L’écriture de Jean-Louis Fournier est simple et juste, stupéfiante de sincérité, le découpage en saynètes est très bien vu et la tendresse est transmise sans jamais céder à la démagogie. Reste au lecteur à savoir être à la hauteur de ce témoignage.


Même si le sujet est très particulier et difficilement récupérable, pour mon best-seller à venir j’en retiens que :

 
J’adopterai l’analogie percutante.
Comment mieux parler d’une situation, pour l’essentiel étrangère au grand public, qu’en la rapprochant d’une situation commune, ainsi que le fait Fournier dans ce passage :

À chaque époque, dans chaque ville, dans chaque école, il y a toujours eu et il y aura toujours, au fond de la classe, souvent près du radiateur, un élève au regard vide. Chaque fois qu’il se lève, qu’il ouvre la bouche pour répondre à une question, on sait qu’on va rire. (…) L’enfant au regard vide, debout au milieu des élèves déchaînés, n’a pas envie de faire rire, il ne le fait pas exprès, au contraire.
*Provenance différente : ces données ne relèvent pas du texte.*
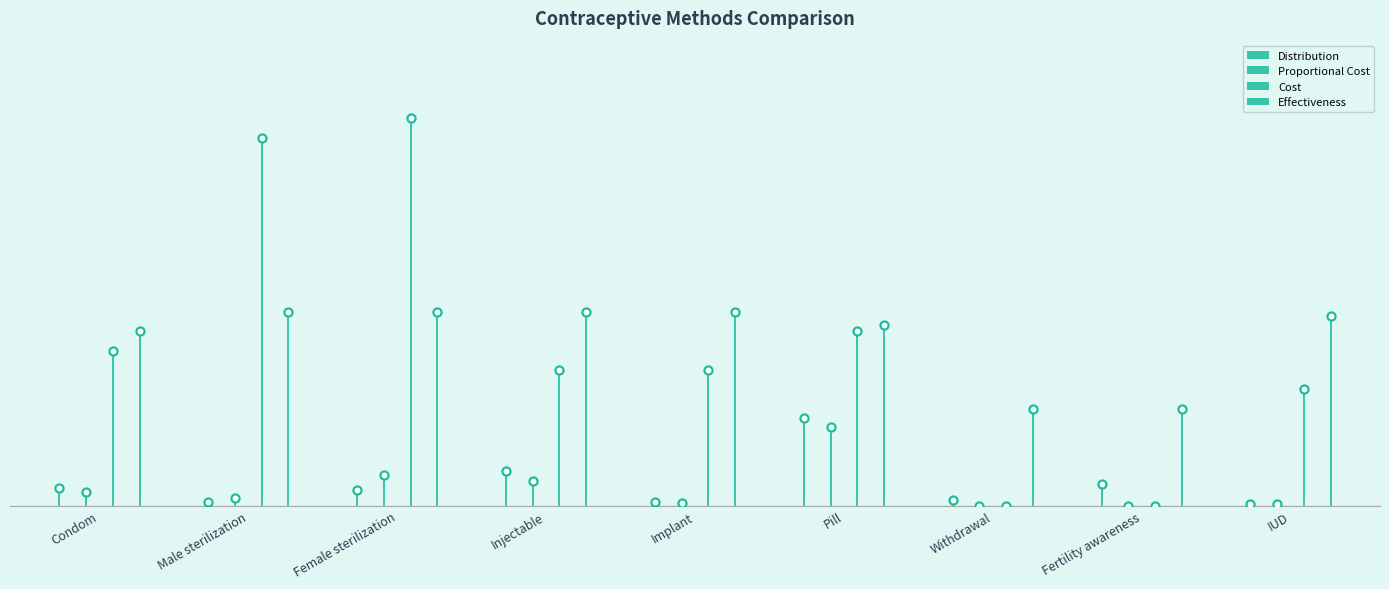

What are all the series names shown in the legend?

Distribution, Proportional Cost, Cost, Effectiveness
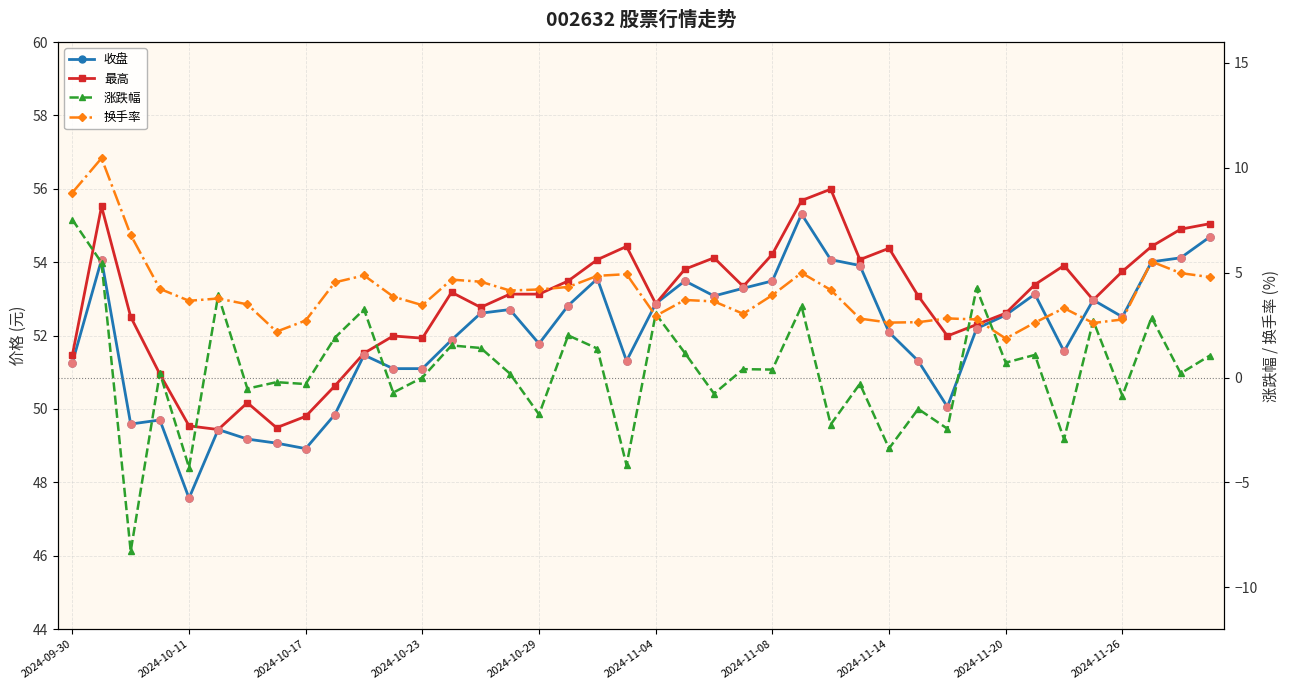

Which series contains the highest Y value?

最高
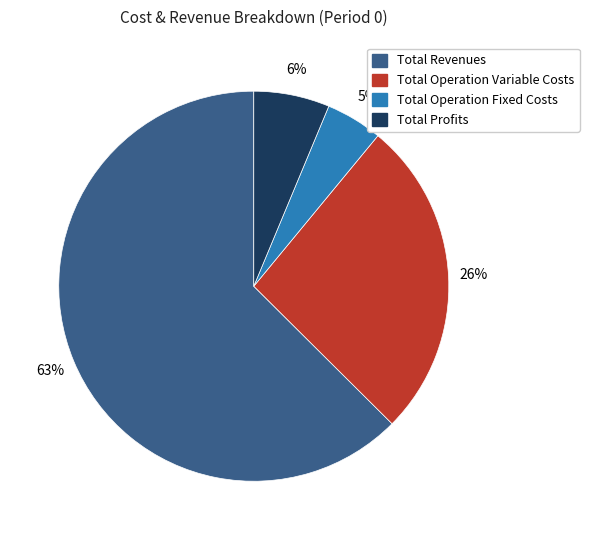

Is there any slice that represents more than half of the pie?

Yes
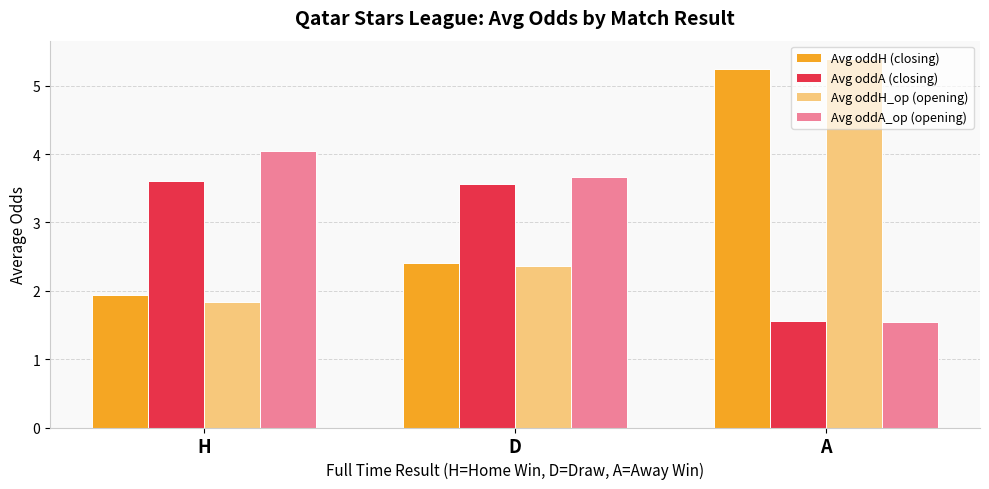

At which label does Avg oddH_op (opening) reach its peak?

A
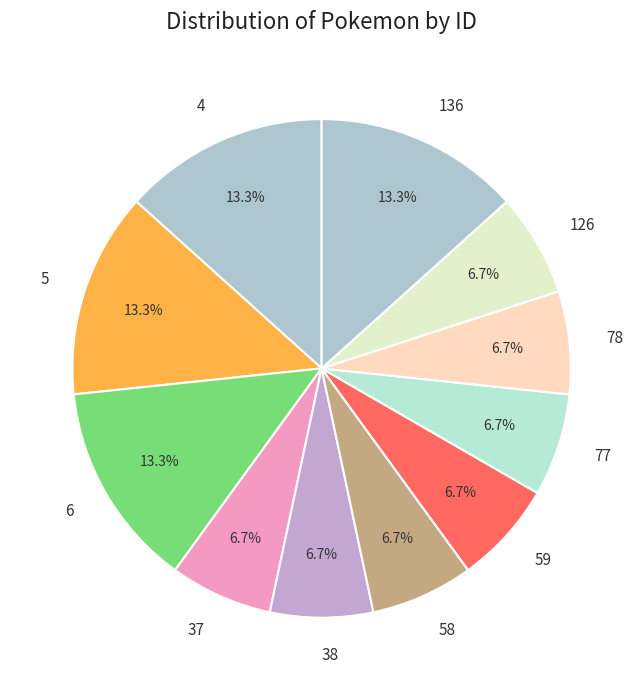

Is the sum of 78 and 6 greater than half?

No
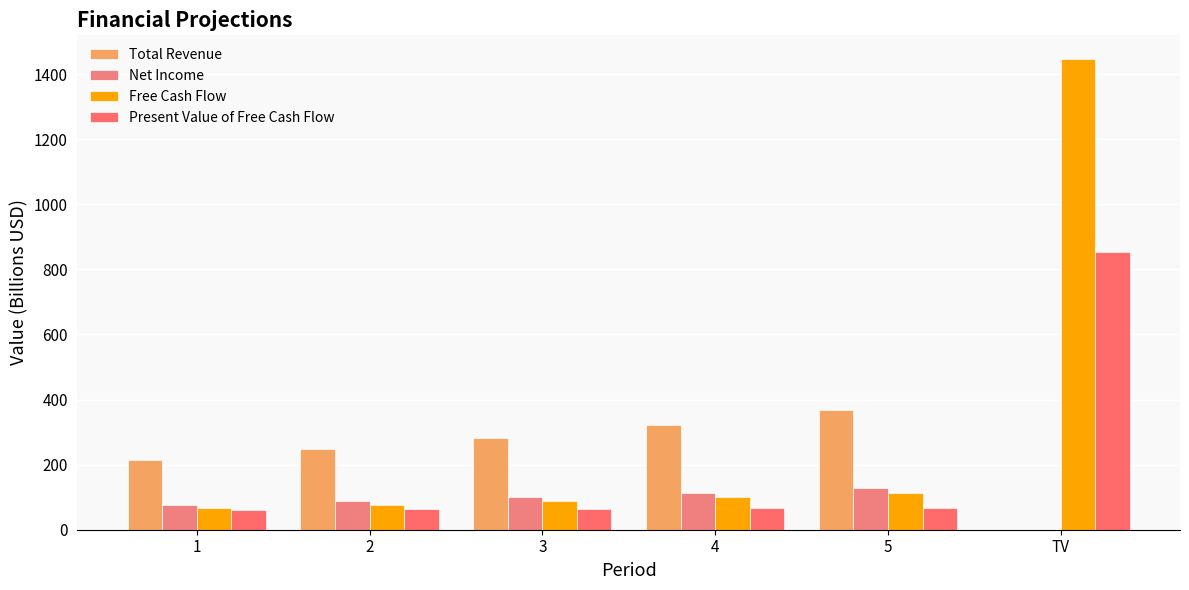

Are the bars grouped side by side (vs. stacked)?

Yes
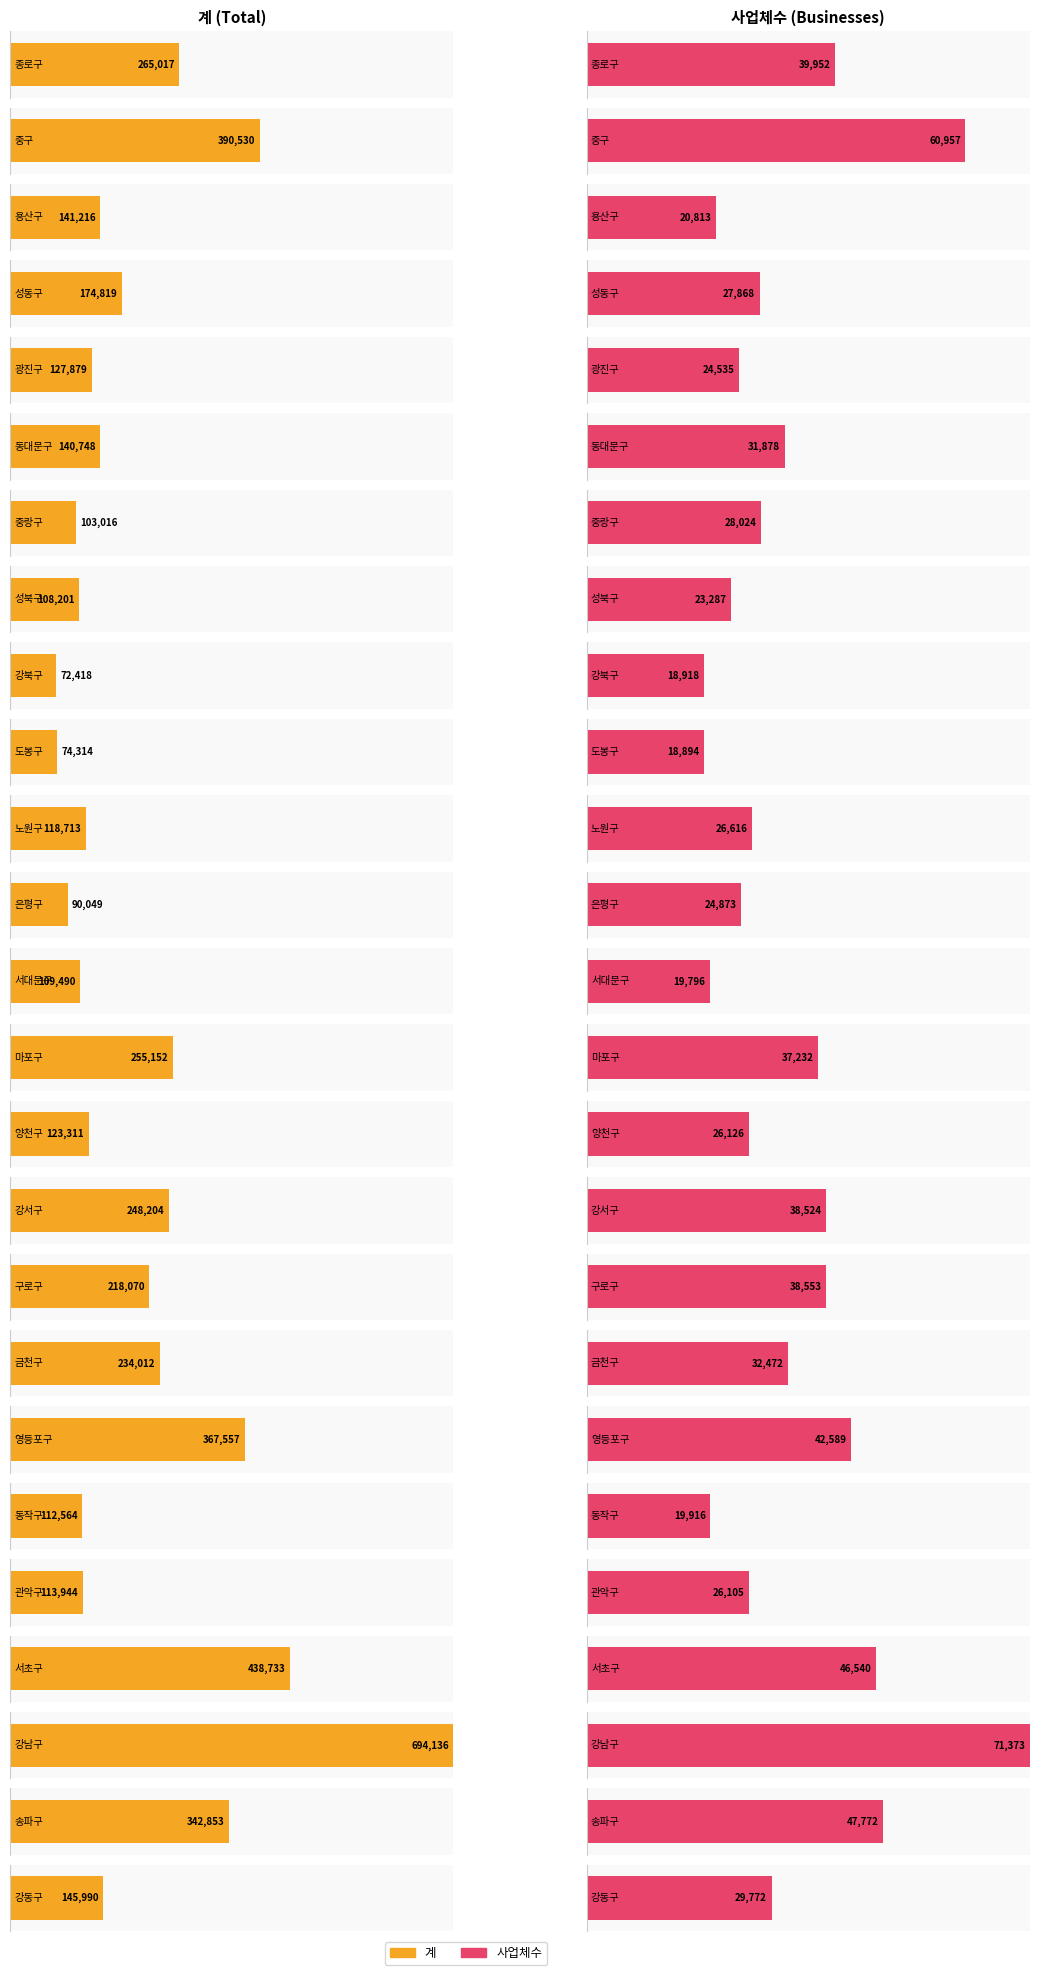

What is the difference between the 계 values at 구로구 and 금천구?

15942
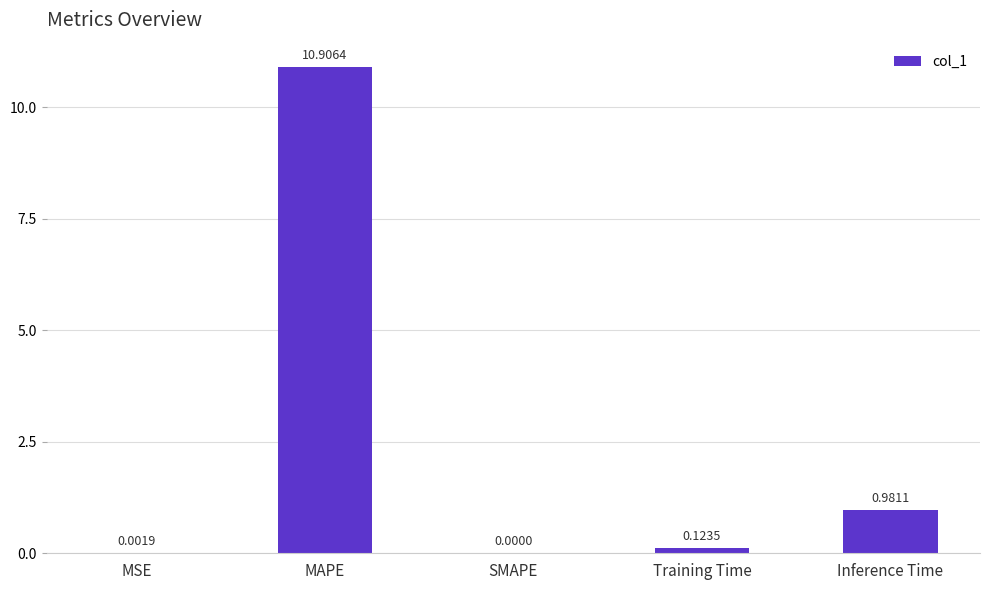

Are the bars grouped side by side (vs. stacked)?

No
Il aimerait bien ne pas faire rire, il aimerait bien comprendre, il s’applique, mais malgré ses efforts il dit des bêtises, parce qu’il est non comprenant.

Je penserai à mon lectorat féminin.
J’y irai donc mollo avec mes petits réflexes misogynes. J’essaierai ainsi d’éviter le cliché de la ravissante idiote, dans lequel Fournier s’engouffre par exemple ici :

J’ai rencontré quelques mignonnes un peu sottes. Je me suis bien gardé de parler de mes enfants, sinon elles se seraient sauvées.
Je me méfierai également des comparaisons pères/mères, risquées :
On entend certaines mères, devant le berceau de leur enfant, dire : « On ne voudrait pas qu’il grandisse, on voudrait qu’il reste toujours comme ça. » Les mères d’enfant handicapés ont beaucoup de chance, elles joueront à la poupée plus longtemps.
(…)
Les pères s’intéressent aux enfants quand ils sont plus grands, quand ils sont curieux, quand ils commencent à poser des questions.
J’ai attendu vainement ce moment-là.

Je me méfierai des généralités.
Où on va, papa ? a des airs d’appel à la tolérance. Sauf que l’on sent les limites de sa tolérance lorsque Fournier évoque les « autres enfants », les « normaux », par exemple ici :

Si vous étiez comme les autres, je vous aurais conduits au bal avec vos fiancées dans ma vieille voiture décapotable.
Si vous étiez comme les autres, je vous aurais donné en douce des petits biffetons pour faire des cadeaux à vos fiancées.
Si vous étiez comme les autres, on aurait fait une grande fête pour votre mariage.
Si vous étiez comme les autres, j’aurais eu des petits-enfants.
Je résume : un fils « comme les autres », un fils « normal », aurait donc forcément été hétéro et, un jour ou l’autre, marié et père de famille. Tolérance, disions-nous ?…

> Où on va, papa ?, Jean-Louis Fournier, Le livre de poche, 2010 (2008 pour l’édition originale chez Stock), 149 pages.